Some amps are bridgeable. What this means is that you can turn a two channel amp (left and right) into a single channel and get more power out of it.
Placement of amplifiers depend greatly on the amplifier. Some amplifiers get hotter than others, though, so their placement options are limited. Most amplifiers can be mounted anywhere or in any position. The heatsink of most amplifiers are designed for the amp to be most effective when the amp is mounted vertically. As long as there is airflow over the amplifier, it can be mounted in any position.

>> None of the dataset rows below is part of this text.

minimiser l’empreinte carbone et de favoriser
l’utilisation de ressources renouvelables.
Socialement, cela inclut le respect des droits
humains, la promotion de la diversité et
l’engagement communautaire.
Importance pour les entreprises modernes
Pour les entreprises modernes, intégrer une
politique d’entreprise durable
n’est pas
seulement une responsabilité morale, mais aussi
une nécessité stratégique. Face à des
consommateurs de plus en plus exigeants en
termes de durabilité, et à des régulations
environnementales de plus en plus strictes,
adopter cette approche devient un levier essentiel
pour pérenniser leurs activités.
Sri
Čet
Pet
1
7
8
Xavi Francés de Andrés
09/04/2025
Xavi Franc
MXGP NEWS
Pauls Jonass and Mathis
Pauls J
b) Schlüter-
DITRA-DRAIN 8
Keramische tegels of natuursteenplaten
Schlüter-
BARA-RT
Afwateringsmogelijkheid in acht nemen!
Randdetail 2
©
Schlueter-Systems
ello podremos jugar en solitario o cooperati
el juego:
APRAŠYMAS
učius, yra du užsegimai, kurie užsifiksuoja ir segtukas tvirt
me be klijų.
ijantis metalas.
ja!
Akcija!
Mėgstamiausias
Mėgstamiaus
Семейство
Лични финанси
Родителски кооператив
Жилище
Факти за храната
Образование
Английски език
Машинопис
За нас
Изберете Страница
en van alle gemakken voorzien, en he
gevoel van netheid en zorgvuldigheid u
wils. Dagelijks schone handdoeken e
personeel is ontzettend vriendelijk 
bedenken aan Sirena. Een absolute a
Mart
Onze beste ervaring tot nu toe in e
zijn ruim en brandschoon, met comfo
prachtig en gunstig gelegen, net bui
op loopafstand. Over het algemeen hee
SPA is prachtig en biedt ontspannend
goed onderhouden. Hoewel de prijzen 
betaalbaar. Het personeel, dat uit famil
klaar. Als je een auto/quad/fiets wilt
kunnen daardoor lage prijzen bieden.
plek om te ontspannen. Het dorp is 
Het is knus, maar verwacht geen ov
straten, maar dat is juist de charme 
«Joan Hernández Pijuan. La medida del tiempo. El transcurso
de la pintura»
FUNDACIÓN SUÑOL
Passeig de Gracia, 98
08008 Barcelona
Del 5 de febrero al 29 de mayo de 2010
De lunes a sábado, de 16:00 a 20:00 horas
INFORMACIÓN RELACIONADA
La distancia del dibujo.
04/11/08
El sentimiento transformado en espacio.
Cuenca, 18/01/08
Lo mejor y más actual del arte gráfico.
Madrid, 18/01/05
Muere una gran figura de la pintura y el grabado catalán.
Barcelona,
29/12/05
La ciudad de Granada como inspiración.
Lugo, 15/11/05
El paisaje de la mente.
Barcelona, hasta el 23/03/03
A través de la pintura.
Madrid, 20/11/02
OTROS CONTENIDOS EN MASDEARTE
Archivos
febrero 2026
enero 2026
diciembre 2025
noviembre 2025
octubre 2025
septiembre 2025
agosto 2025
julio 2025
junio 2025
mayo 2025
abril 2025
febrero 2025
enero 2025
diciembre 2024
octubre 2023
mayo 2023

This is how in show cars the amplifier can be mounted under plexy or in ampracks.
Audio Basics: Subwoofers
Sub x vs Sub y - search for the name of a sub, then post. Like woofers, this is better handled in a case-specific thread.
Things to look for:
SPL vs SQ
- this is how loud a woofer gets vs how good it sounds. Some can do both. What a sub can do is 100% dependant on the enclosure type
Sealed vs Ported vs Freeair vs Bandpassed.
- Sealed is just a sealed box, no holes. They're sonically accurate but inefficient and require more power to get louder
- Ported is a box with a hole in it, but the length and size of the hole are tuned to get extra output at a specific frequency. The box is more efficient, but requires lower power and the ability to properly design the enclosure.
- Freeair is no box, the woofer just sits there. It's not good for your speakers because you won't get any noticeable output and will damage the woofer.
- Infinate baffle is similar to free air except better =). It's technically 10x VAS (which just means a really really big sealed box. They are not very efficient (don't get as loud) and require lower power, but with the right woofer, can be sonic bliss
- Bandpass is simlar to a sealed box except the woofer fires into another box, which has a port tuned for a certain frequency. These are very efficient, the loudest of the boxes, at the cost of sound quality. They can achieve a flat response, but can have all kinds of delay and/or phasing problems.